• _Quoted passage_:
A well-functioning market would use non-renewable resources such as oil efficiently. It is socially efficient to use a non-renewable resource over time such that the price rises at the same rate as the interest rate. Increasing scarcity pushes the price up, stimulating efforts to use less of the resource and invest in research to make “backstop” alternatives more cost-effective. Eventually, the cost of the resource rises to the point where the backstop technology is competitive, and the market switches from the nonrenewable resource to the backstop. We see this with copper; high prices of non-renewable copper trigger substitution to other materials, like fiber optics for telephone cables and plastics for pipes. We would surely see the same thing happen with fossil fuels; if prices are allowed to rise with scarcity, firms have more incentives to engage in research that lowers the cost of backstop technologies like solar and wind power, and we will eventually just switch. Unfortunately, many conditions can lead to market failure such that the market outcome does not maximize social welfare. The extent to which net benefits fall short of their potential is called deadweight loss. Deadweight loss can exist when not enough of a good is produced, too much of a good is produced, or production is not done in the most cost-effective (least expensive) way possible, where costs include environmental damages. Some market failures (and thus deadweight loss) are extremely common in environmental settings.
Externalities
In a market economy, people and companies choose to balance the costs and benefits that accrue to them. These side effects can be seen as ways in which a producer’s actions impact a bystander’s well-being. The market fails to allocate adequate resources to address such side effects because it only concerns buyers and sellers, not the environment’s well-being. When this is true, economists say there are externalities, and individual actions do not typically yield efficient outcomes. A negative externality is a cost associated with an action not borne by the person who chooses to take that action.

• _Given records_:
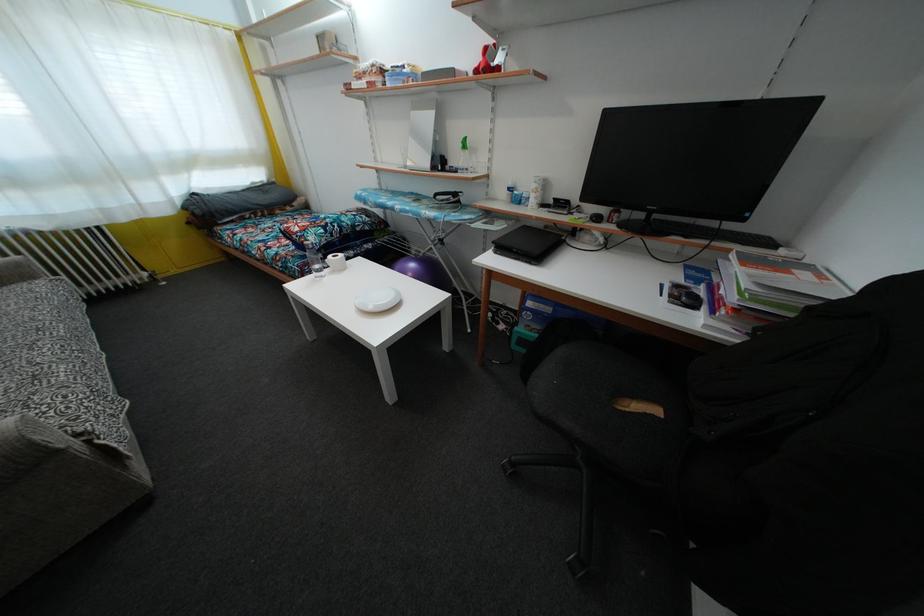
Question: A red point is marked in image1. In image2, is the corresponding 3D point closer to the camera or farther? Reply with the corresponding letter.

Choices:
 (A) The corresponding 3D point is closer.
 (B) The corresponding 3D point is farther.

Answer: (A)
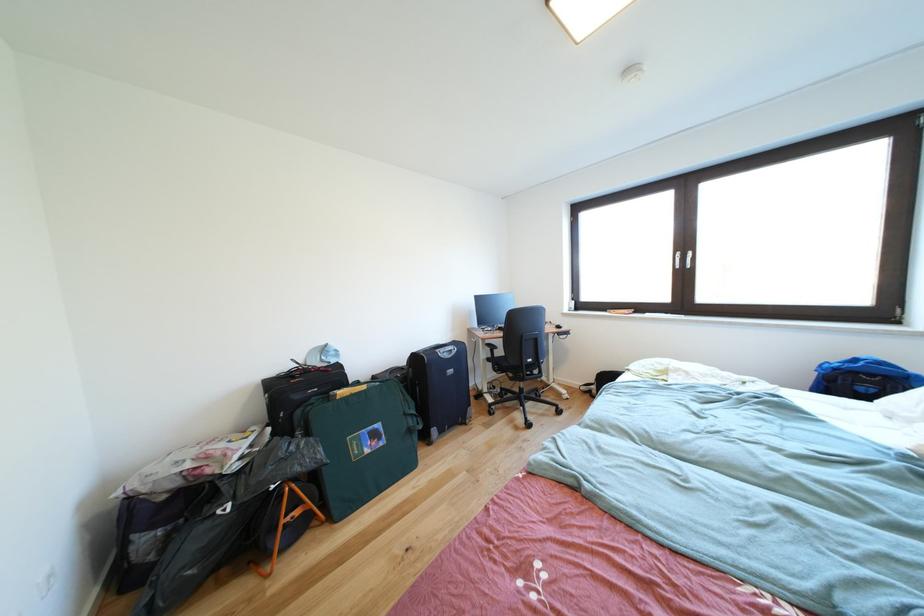
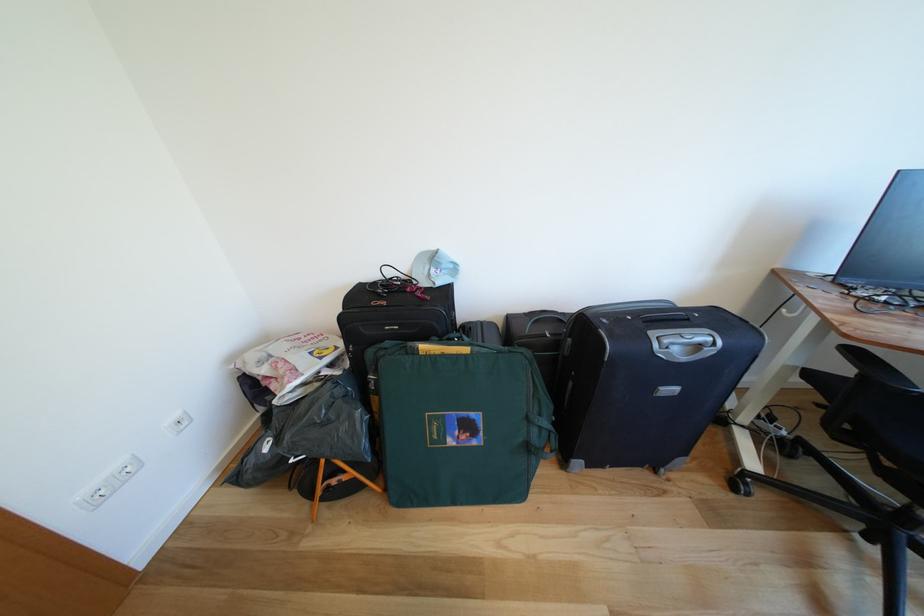
In the second image, find the point that corresponds to pixel 496 350 in the first image.

(862, 357)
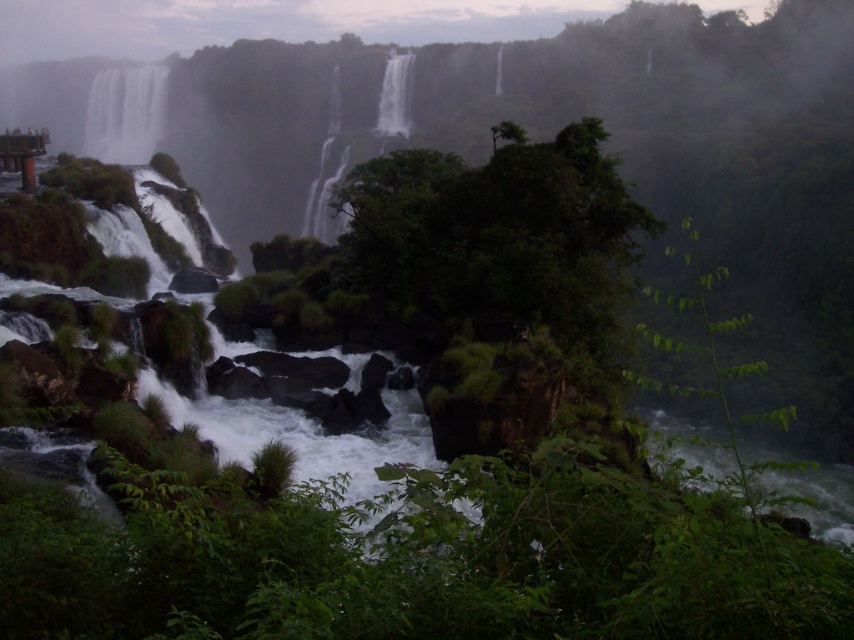
Who is higher up, white misty waterfall at left or white frothy water at center?

white misty waterfall at left is higher up.

Identify the location of white misty waterfall at left. This screenshot has height=640, width=854. (126, 113).

Does white misty waterfall at center have a lesser height compared to white frothy water at center?

No.

Is white misty waterfall at center below white frothy water at center?

Yes.

Locate an element on the screen. The width and height of the screenshot is (854, 640). white misty waterfall at center is located at coordinates (326, 170).

Does white misty waterfall at left have a lesser width compared to white misty waterfall at center?

Incorrect, white misty waterfall at left's width is not less than white misty waterfall at center's.

Who is more distant from viewer, (x=153, y=88) or (x=338, y=131)?

The point (x=153, y=88) is more distant.

I want to click on white misty waterfall at left, so click(x=126, y=113).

• _Apply what you read_:
**a.** List each condition under which the market-efficiency passage says deadweight loss can exist.
**b.** Return every line of the records that contains the string "compared". Case counts.
The records are unrelated to the passage on market efficiency and externalities.

• _Solution list_:
**a.**
- Not enough of a good is produced.
- Too much of a good is produced.
- Production is not done in the most cost-effective (least expensive) way possible, where costs include environmental damages.

**b.**
Does white misty waterfall at center have a lesser height compared to white frothy water at center?
Does white misty waterfall at left have a lesser width compared to white misty waterfall at center?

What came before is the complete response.